Sunday, October 3, 2021

The Many Saints of Newark won't please either Sopranos fans or crime movie junkies

One of the many virtues of the original Sopranos TV show is that it felt like it occupied a world you could walk into. That lent a sense of immediate tangibility to the stores, the homes, the streets, all while making the mobster characters extra terrifying. If you could reach out to touch one of the lampposts, surely Tony Soprano could reach out and wring your neck! It's one of the best qualities of The Sopranos and it's, unfortunately, missing from The Many Saints of Newark, a prequel feature film to the original TV show. Hailing from director Alan Taylor, this production feels more like a rushed trip down vaguely familiar neighborhoods than stopping by lived-in environments.

 The Many Saints of Newark travels back in time to 1967, where Dickie Moltisanti (Alessandro Nivola) is one of several New Jersey gangsters working overtime to keep a criminal empire moving smoothly. Among his associates is Johnny Soprano (Jon Bernthal) while Moltisanti also serves as a surrogate father figure to Tony Soprano (Michael Gandolfini). Simultaneously, Harold McBrayer (Leslie Odom Jr.) decides he's done just doing odd jobs for gangsters like Moltisanti, he wants to make something for himself. Also running as a subplot is the plight of Giuseppina Moltisanti (Michela de Rossi) and, in addition to becoming Moltisanti's lover, also wants to open up her own beauty salon.

If you know the TV show The Sopranos, you know none of these storylines will end in happiness. If you know that program, you'll also be super conscious of all the eye-rolling attempts at "fan-service" that The Many Saints of Newark throws your way. This includes the baffling decision to have actors like John Magaro and Billy Magnussen waltz around as younger versions of characters like Silvio Dante and Paulie Walnuts. These actors pucker their lips, flutter their arms, and adjust their gait, all in the name of mimicking performances from a TV show from twenty years ago. In the process of aiming for accurate mimicry, the world of Newark doesn't feel real. It just feels like we're watching footage from a Sopranos-themed cosplay convention.
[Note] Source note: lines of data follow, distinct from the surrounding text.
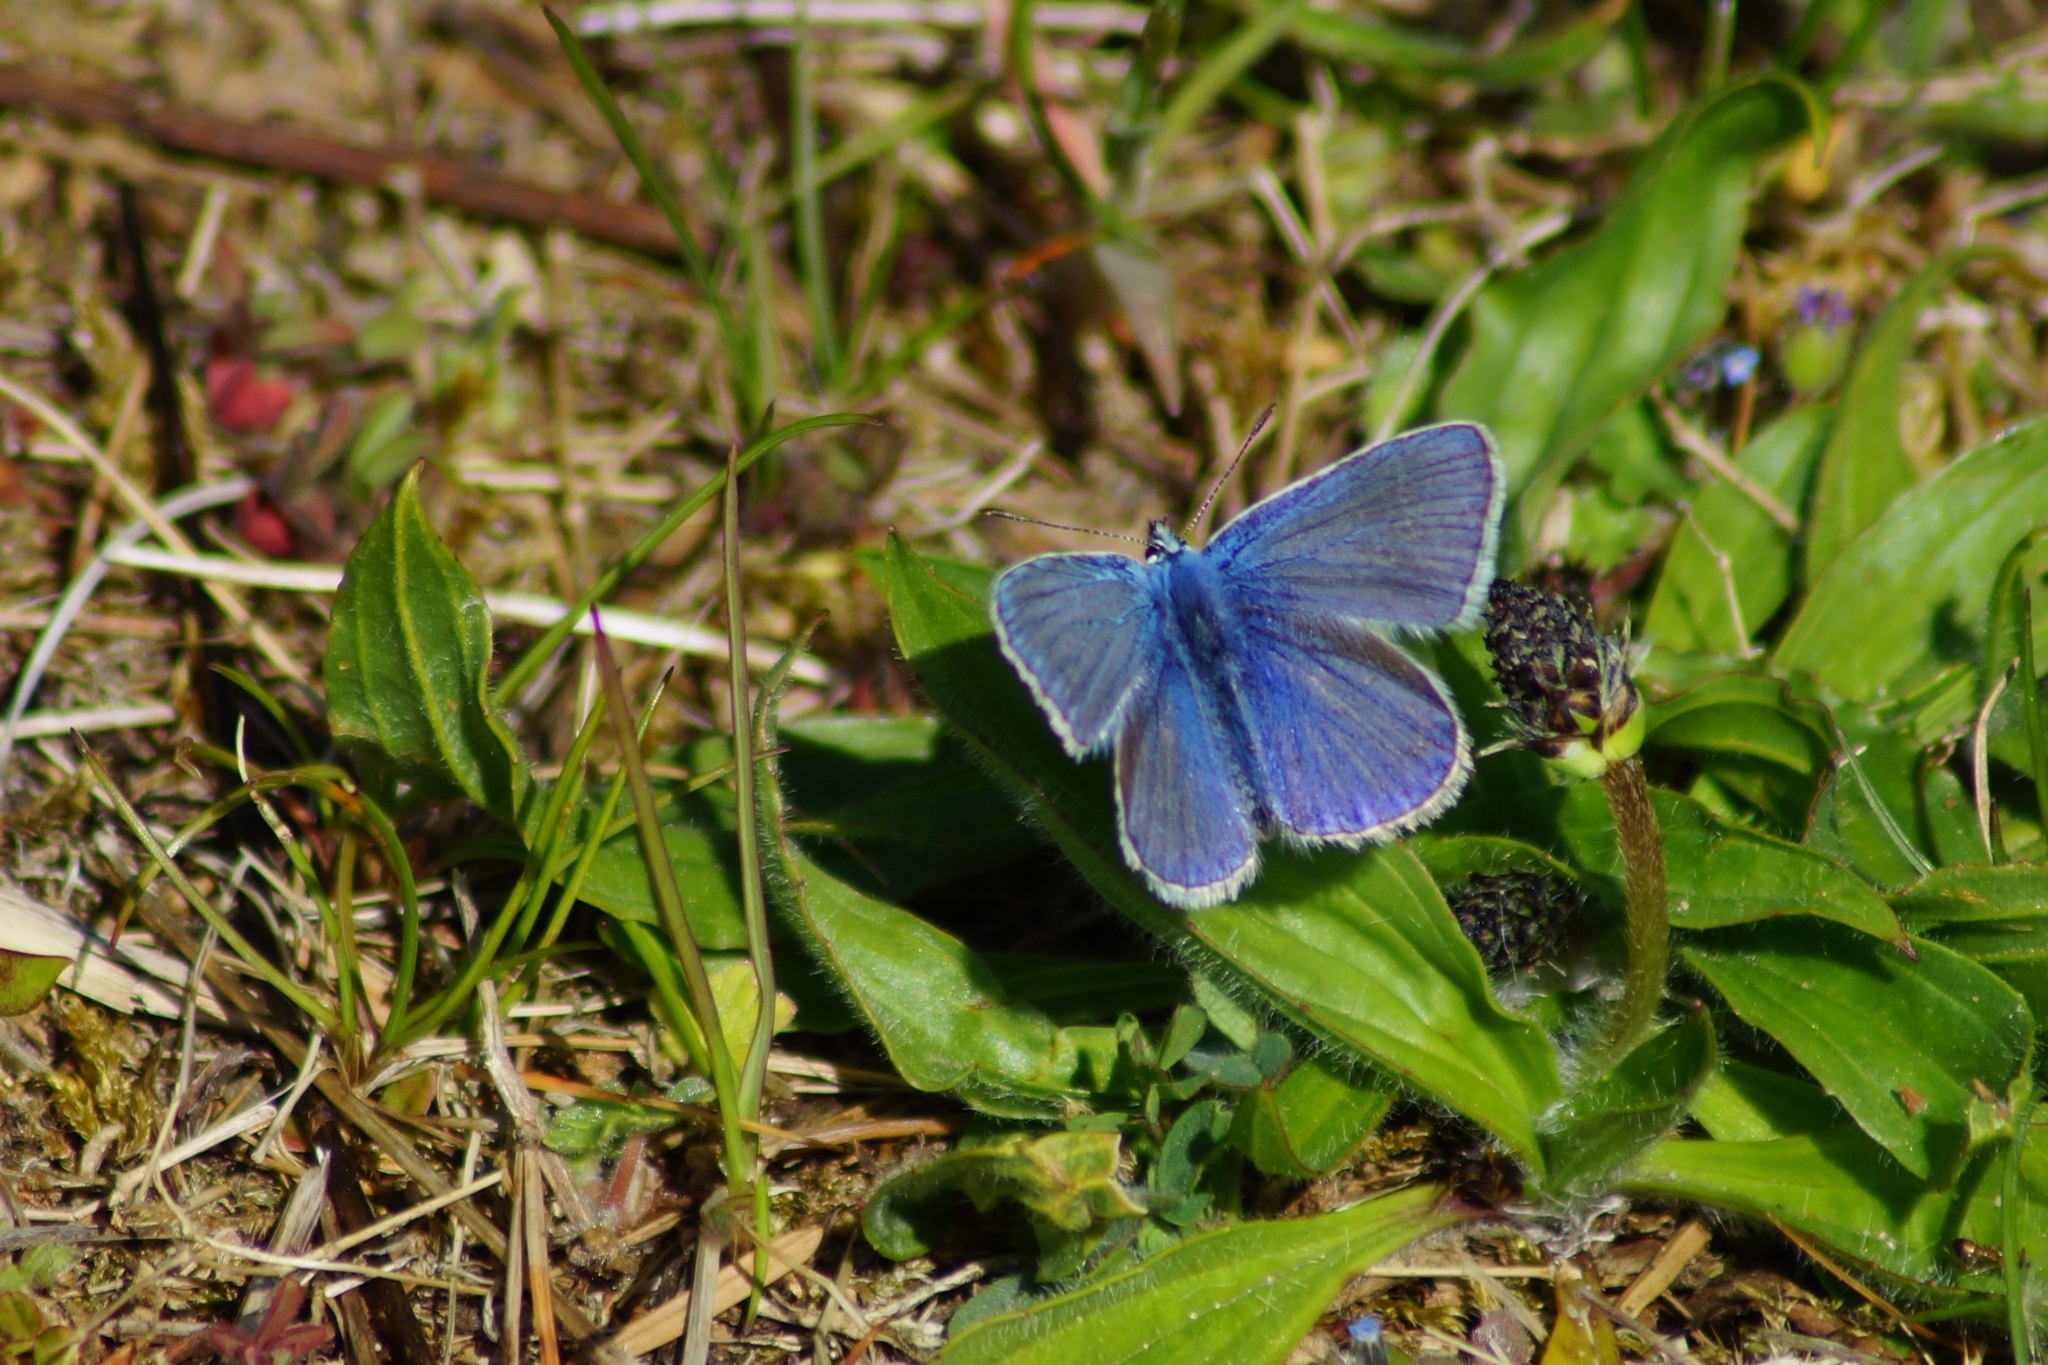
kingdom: Animalia
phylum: Arthropoda
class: Insecta
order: Lepidoptera
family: Lycaenidae
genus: Polyommatus
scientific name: Polyommatus icarus
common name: Common blue
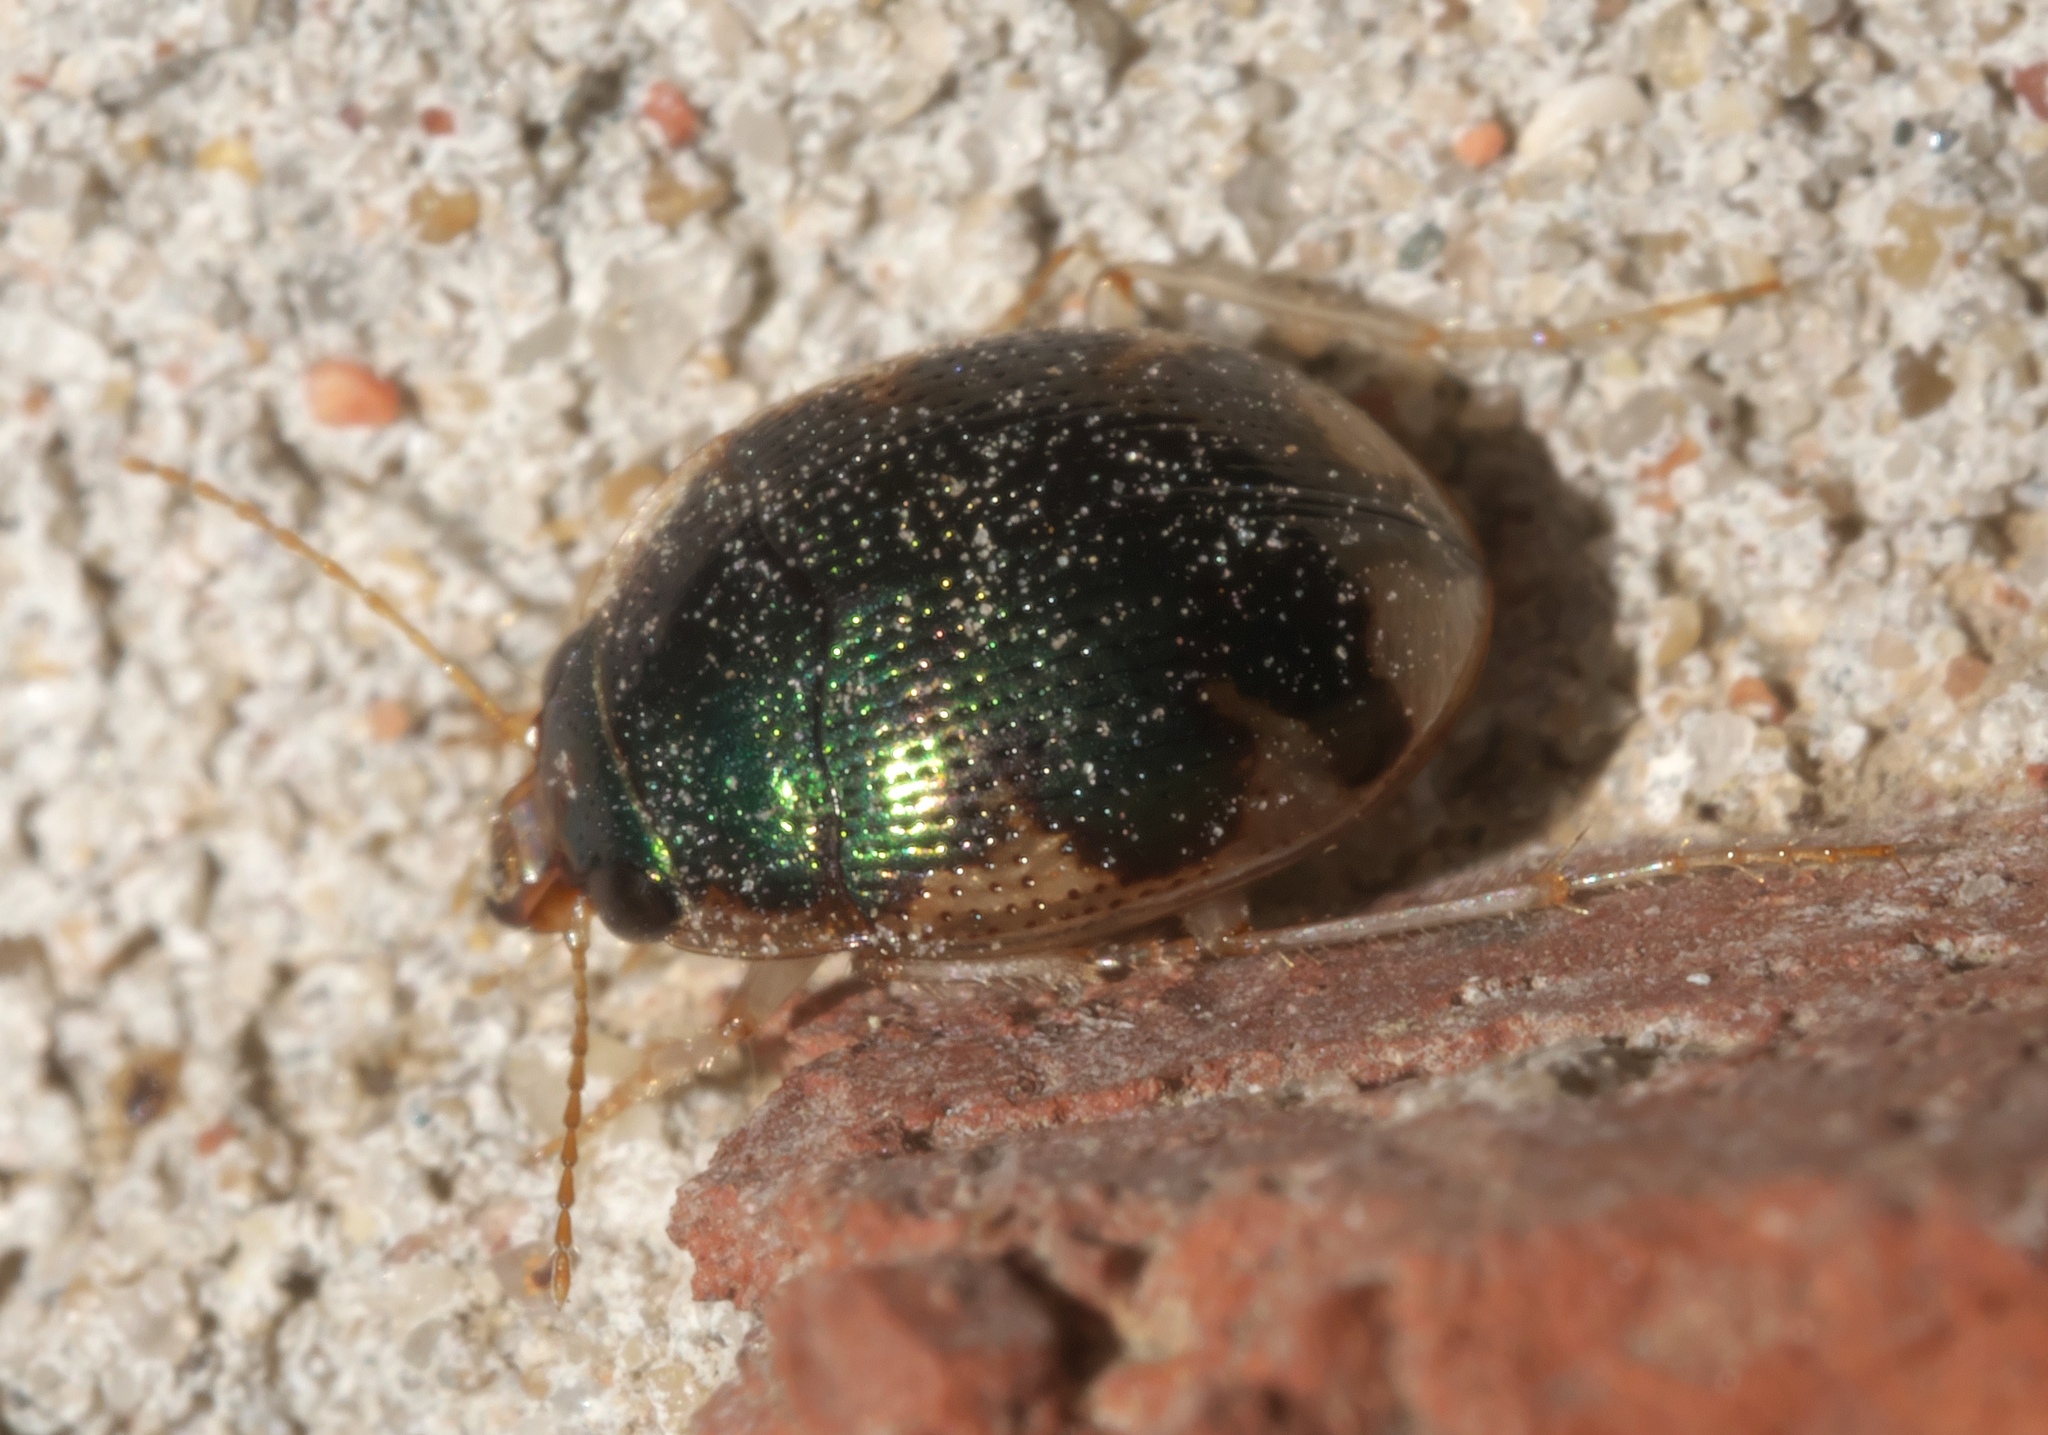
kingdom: Animalia
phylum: Arthropoda
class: Insecta
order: Coleoptera
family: Carabidae
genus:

The original show was all about uncovering everyday vulnerabilities in figures who could've just been caricatures. The Many Saints of Newark, meanwhile, just brings on the caricatures in an effort to remind you of what you know.

Another problem is David Chase and Lawrence Konner's messy screenplay, which spans so many storylines and over four years worth of events, but doesn't say much of anything. Take the 1967 Newark riots, a major historical event, but it just happens early on in the plot out of a sense of obligation rather than anything else. Meanwhile, the expansive scope keeps leaving seemingly critical details in the lurch. Giuseppina vanishes for such a long stretch of the runtime that I thought she and Dickie got a divorce. Worst of all, the script does such a poor job of accentuating the relationship Tony has to Dickie that it has to resort to characters dropping didactic lines like "You two sure are close, huh?" 

Part of the issue is that Dickie just isn't that interesting of a character despite being portrayed by talented performer Alessandro Nivola. If you held a gun to my head, I couldn't describe his personality and it seems like he's the lead character mostly because his son was a principal character on The Sopranos. The screenplay never justifies why he's the most prominent figure in this narrative. Then again, maybe Dickie would've proven more interesting if the filmmaking was more up to par. Director Alan Taylor captures The Many Saints of Newark with a shocking level of flatness, it's almost insulting how little imagination there is to the blocking and staging. 

A distracting sense of artificiality permeates key scenes, like a beachside conversation between Dickie and Giuseppina, that just further removes you from what's happening on-screen. Taylor's lack of thoughtfulness extends to a soundtrack full of predictable needle drops for any movie set in the 1960s and 1970s. We should all thank our lucky stars they just didn't find a spot for Fortunate Son to blare on the soundtrack! 

Not all of The Many Saints of Newark is a waste. The cast has its bright spots, including Michael Gandolfini doing nicely understated work as a young Tony Soprano. The more restrained of Ray Liotta's two roles is also a highlight of the film, Liotta does commendable work conveying a greater sense of consciousness than anyone else in the cast of just how inescapably empty this mob life is. Committing to that level of bleakness is admirable, but The Many Saints of Newark rarely does anything truly interesting with that element. It's either functioning as a generic crime movie or, as seen in its unintentional comical ending, middle-of-the-road Sopranos fan-fiction. 

Instead of waking up this morning and getting yourself a gun, how about just getting a movie more competently made than The Many Saints of Newark?